I’m not going to lie, I’ve never been a huge fan of tofu. However a recent trip to a Vietnamese restaurant changed my mind so I decided to try making some for myself! I am also quite keen on trying to eat more plant-based meals so this is a good start!
This recipe serves 2 and is gluten free and vegan.
10 minutes (once the tofu is marinated)
1 block of tofu (I used Tofuu naked)
4 spring onions
1 thumb-sized piece of ginger
2 tbsps. soy sauce
1 pack baby corn
1 courgette, sliced
1 aubergine, cubed
1/2 tin coconut milk
2 tbsps. green thai paste
Sesame seeds and coriander to garnish
Slice the spring onions, peel and finely chop the ginger and add to a sealable bag with the soy sauce, lime and chili. Add the tofu and leave in the fridge to marinate for at least 1 hour (preferably longer).

◆ Dataset entries
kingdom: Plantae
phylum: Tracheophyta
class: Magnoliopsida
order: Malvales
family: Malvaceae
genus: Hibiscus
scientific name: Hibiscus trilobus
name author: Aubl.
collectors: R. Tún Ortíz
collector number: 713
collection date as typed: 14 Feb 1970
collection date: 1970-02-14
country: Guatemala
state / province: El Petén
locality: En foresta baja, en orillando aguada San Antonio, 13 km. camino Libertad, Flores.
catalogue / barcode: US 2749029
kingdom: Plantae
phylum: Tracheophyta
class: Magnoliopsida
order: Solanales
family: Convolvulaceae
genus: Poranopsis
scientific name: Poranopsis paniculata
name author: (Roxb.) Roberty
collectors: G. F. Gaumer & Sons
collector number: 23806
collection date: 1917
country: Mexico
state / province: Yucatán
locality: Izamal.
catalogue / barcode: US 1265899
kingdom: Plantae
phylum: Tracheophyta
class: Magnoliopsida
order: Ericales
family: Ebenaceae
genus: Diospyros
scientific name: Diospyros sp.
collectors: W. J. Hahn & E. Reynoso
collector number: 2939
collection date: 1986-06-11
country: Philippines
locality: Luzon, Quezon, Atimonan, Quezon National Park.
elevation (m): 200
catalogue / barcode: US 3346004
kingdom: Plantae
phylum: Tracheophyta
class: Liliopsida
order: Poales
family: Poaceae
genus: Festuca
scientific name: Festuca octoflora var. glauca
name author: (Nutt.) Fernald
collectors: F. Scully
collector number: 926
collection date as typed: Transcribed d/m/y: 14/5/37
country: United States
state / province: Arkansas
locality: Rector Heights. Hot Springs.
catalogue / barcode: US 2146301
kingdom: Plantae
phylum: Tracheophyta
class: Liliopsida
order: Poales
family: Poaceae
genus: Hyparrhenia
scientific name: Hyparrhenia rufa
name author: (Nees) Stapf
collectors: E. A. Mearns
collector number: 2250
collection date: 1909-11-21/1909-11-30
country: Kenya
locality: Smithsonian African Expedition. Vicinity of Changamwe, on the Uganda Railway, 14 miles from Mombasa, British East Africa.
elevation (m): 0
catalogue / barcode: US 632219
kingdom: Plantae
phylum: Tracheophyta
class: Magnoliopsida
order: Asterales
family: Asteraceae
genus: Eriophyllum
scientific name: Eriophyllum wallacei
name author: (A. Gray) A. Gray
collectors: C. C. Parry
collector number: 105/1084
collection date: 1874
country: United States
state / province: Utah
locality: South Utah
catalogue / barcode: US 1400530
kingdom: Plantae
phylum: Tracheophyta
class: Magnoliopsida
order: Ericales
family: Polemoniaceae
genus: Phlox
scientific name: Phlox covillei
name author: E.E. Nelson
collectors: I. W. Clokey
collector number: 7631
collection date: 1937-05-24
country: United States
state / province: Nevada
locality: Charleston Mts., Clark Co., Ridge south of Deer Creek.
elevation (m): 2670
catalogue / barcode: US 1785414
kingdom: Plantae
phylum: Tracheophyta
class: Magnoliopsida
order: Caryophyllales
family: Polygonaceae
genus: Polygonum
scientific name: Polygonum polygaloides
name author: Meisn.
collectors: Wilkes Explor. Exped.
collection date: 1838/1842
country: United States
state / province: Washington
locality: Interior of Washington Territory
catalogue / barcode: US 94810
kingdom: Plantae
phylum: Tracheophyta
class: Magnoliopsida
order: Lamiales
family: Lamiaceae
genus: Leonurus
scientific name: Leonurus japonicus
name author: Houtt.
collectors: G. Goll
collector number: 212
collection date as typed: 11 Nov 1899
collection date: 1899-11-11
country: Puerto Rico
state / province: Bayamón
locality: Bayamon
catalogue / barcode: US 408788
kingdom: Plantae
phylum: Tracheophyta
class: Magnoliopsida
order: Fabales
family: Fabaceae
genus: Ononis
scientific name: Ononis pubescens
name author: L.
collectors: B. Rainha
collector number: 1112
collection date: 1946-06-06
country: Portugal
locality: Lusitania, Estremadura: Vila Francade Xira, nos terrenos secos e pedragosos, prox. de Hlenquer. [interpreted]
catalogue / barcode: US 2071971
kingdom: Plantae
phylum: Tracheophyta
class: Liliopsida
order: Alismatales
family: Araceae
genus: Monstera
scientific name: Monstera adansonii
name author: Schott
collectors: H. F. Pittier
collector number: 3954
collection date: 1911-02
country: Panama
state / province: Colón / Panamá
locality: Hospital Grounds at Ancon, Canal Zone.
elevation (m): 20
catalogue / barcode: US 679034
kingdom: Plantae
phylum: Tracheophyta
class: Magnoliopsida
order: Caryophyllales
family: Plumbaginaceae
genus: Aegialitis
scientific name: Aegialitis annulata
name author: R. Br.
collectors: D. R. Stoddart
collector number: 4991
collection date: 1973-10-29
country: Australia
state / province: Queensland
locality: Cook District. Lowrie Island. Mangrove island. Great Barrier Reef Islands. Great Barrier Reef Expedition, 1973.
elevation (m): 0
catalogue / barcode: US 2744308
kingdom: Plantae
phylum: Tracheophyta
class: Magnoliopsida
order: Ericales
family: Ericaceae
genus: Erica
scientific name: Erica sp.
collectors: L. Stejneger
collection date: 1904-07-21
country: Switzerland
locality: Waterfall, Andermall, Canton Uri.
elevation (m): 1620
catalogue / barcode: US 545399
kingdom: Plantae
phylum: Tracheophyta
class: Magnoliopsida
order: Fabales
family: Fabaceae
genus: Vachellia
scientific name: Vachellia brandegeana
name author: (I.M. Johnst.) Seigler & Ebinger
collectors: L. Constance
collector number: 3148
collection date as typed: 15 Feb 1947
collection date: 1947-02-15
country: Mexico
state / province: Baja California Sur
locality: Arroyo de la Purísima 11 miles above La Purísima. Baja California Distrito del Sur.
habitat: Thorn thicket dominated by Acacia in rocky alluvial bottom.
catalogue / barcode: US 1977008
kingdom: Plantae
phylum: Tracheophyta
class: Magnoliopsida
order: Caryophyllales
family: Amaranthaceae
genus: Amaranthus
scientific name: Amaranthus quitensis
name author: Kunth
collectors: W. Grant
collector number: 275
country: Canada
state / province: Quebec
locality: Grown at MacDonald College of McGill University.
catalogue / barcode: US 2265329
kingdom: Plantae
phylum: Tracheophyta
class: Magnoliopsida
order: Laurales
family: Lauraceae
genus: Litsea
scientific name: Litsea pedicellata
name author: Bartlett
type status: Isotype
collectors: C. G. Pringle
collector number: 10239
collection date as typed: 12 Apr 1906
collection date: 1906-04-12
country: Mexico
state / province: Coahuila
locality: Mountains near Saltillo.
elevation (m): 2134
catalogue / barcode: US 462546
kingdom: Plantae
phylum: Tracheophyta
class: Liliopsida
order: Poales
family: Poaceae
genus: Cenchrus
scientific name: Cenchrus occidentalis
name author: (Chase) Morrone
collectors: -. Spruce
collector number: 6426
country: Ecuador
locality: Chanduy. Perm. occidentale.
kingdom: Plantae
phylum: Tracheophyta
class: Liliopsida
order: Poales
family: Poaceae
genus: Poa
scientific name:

◆ Questions on the material
(1) Duplicate the passage of the tofu recipe that begins at the words containing "This recipe serves" and stops after "hour (preferably longer).".
(2) According to the tofu recipe, what led the writer to try making tofu at home?
(3) Supply the next part of the tofu recipe, continuing from its final sentence.
The material shown here is separate from the tofu recipe.

◆ Answers to the tasks
(1)
This recipe serves 2 and is gluten free and vegan.
10 minutes (once the tofu is marinated)
1 block of tofu (I used Tofuu naked)
4 spring onions
1 thumb-sized piece of ginger
2 tbsps. soy sauce
1 pack baby corn
1 courgette, sliced
1 aubergine, cubed
1/2 tin coconut milk
2 tbsps. green thai paste
Sesame seeds and coriander to garnish
Slice the spring onions, peel and finely chop the ginger and add to a sealable bag with the soy sauce, lime and chili. Add the tofu and leave in the fridge to marinate for at least 1 hour (preferably longer).

(2) The writer had never been a great fan of tofu, but a recent visit to a Vietnamese restaurant changed that view. The writer also wishes to eat more plant-based meals and regards this dish as a good start.

(3)
Once the tofu has marinated for as long as you have, heat the garlic-infused oil in a pan then add the tofu and fry until all sides are golden.
Meanwhile, add the contents of the bag, baby corn, diced aubergine, courgette to a wok and stir. Once the veg begins to soften, add the thai paste and coconut milk and leave to simmer for approx. 5 minutes.
When the veg is all cooked, serve in a large bowl with the tofu on top, a handful of fresh coriander and some sesame seeds.